1985, c. 6, a. 60; 1993, c. 5, a. 1.

 

 

 

430.  Sous réserve des articles 129 et 363, une personne qui a reçu une prestation à laquelle elle n'a pas droit ou dont le montant excède celui auquel elle a droit doit rembourser le trop-perçu à la Commission.

__________

1985, c. 6, a. 430.

 

 

 

437.  La Commission peut, même après le dépôt du certificat, faire remise de la dette si elle le juge équitable en raison notamment de la bonne foi du débiteur ou de sa situation financière.

 

Cependant, la Commission ne peut faire remise d'une dette qu'elle est tenue de recouvrer en vertu du quatrième alinéa de l'article 60 ou de l'article 133 .

__________

1985, c. 6, a. 437.

 

            [Nos soulignements]

[18]        La Loi ne laisse ainsi place à aucune interprétation. Malgré la bonne foi, le montant correspondant au versement de l’indemnité de remplacement du revenu pendant les 14 premiers jours d’un arrêt du travail doit être remboursé.

[19]        Le Tribunal n’avait aucune discrétion pour passer outre à cette disposition. Il a ainsi commis une erreur manifeste et déterminante de droit donnant lieu à une révision de la décision rendue.

 

PAR CES MOTIFS, LA COMMISSION DES LÉSIONS PROFESSIONNELLES :

ACCUEILLE la requête de la Commission de la santé et de la sécurité du travail;

MODIFIE la décision de la Commission des lésions professionnelles rendue le 8 juillet 2010;

DÉCLARE que madame Lorraine Laflamme doit rembourser à la Commission de la santé et de la sécurité du travail la somme de 978,96 $.

 

 

__________________________________

 

Pauline Perron

 

 

 

 

Me Nicolas Matt

Matt Poirier avocats

Représentant de la partie requérante

 

 

Mme Caroline Ouellette Chartrand

C.S.N.

Représentante de la partie intéressée

 

 

Me Hugues Magnan

Vigneault Thibodeau Bergeron

Représentant de la partie intervenante

 



[1]           L.R.Q., c.
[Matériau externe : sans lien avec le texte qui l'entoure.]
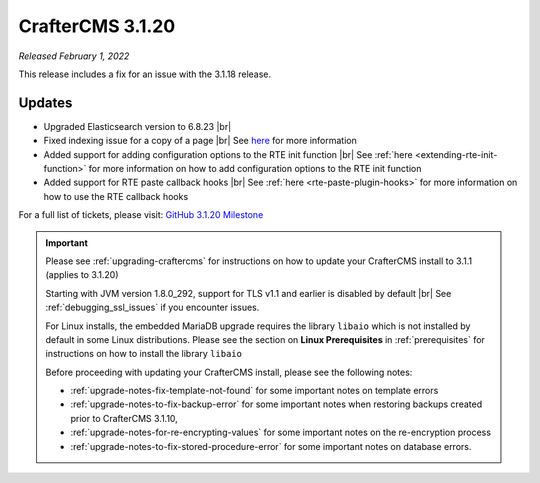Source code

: .. index:: CrafterCMS 3.1.20 Release Notes

-----------------
CrafterCMS 3.1.20
-----------------

*Released February 1, 2022*

This release includes a fix for an issue with the 3.1.18 release.

^^^^^^^
Updates
^^^^^^^

* Upgraded Elasticsearch version to 6.8.23 |br|

* Fixed indexing issue for a copy of a page |br|
  See `here <https://github.com/craftercms/craftercms/issues/5268>`__ for more information

* Added support for adding configuration options to the RTE init function |br|
  See :ref:`here <extending-rte-init-function>` for more information on how to add configuration options to the RTE init function

* Added support for RTE paste callback hooks |br|
  See :ref:`here <rte-paste-plugin-hooks>` for more information on how to use the RTE callback hooks


For a full list of tickets, please visit: `GitHub 3.1.20 Milestone <https://github.com/craftercms/craftercms/milestone/79?closed=1>`_

.. important::

    Please see :ref:`upgrading-craftercms` for instructions on how to update your CrafterCMS install to 3.1.1 (applies to 3.1.20)

    Starting with JVM version 1.8.0_292, support for TLS v1.1 and earlier is disabled by default |br|
    See :ref:`debugging_ssl_issues` if you encounter issues.

    For Linux installs, the embedded MariaDB upgrade requires the library ``libaio`` which is not installed by default in some Linux distributions.  Please see the section on **Linux Prerequisites** in :ref:`prerequisites` for instructions on how to install the library ``libaio``

    Before proceeding with updating your CrafterCMS install, please see the following notes:

    - :ref:`upgrade-notes-fix-template-not-found` for some important notes on template errors
    - :ref:`upgrade-notes-to-fix-backup-error` for some important notes when restoring backups created prior to
      CrafterCMS 3.1.10,
    - :ref:`upgrade-notes-for-re-encrypting-values` for some important notes on the re-encryption process
    - :ref:`upgrade-notes-to-fix-stored-procedure-error` for some important notes on database errors.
A-3.001.

[2]           Pétrin c. C.L.P. et Roy et Foyer d’accueil de Gracefield, C.S. Montréal 550-05-008239-991, 15 novembre 1999, j. Dagenais.

[3]           Produits forestiers Donahue inc. et Villeneuve, [1998] C.L.P. 733 ; Franchellini et Sousa, [1998] C.L.P. 783 ;

[4]           Lamarre et Day & Ross inc., [1991] C.A.L.P. 729 .

AVIS :
Le lecteur doit s'assurer que les décisions consultées sont finales et sans appel; la consultation du plumitif s'avère une précaution utile.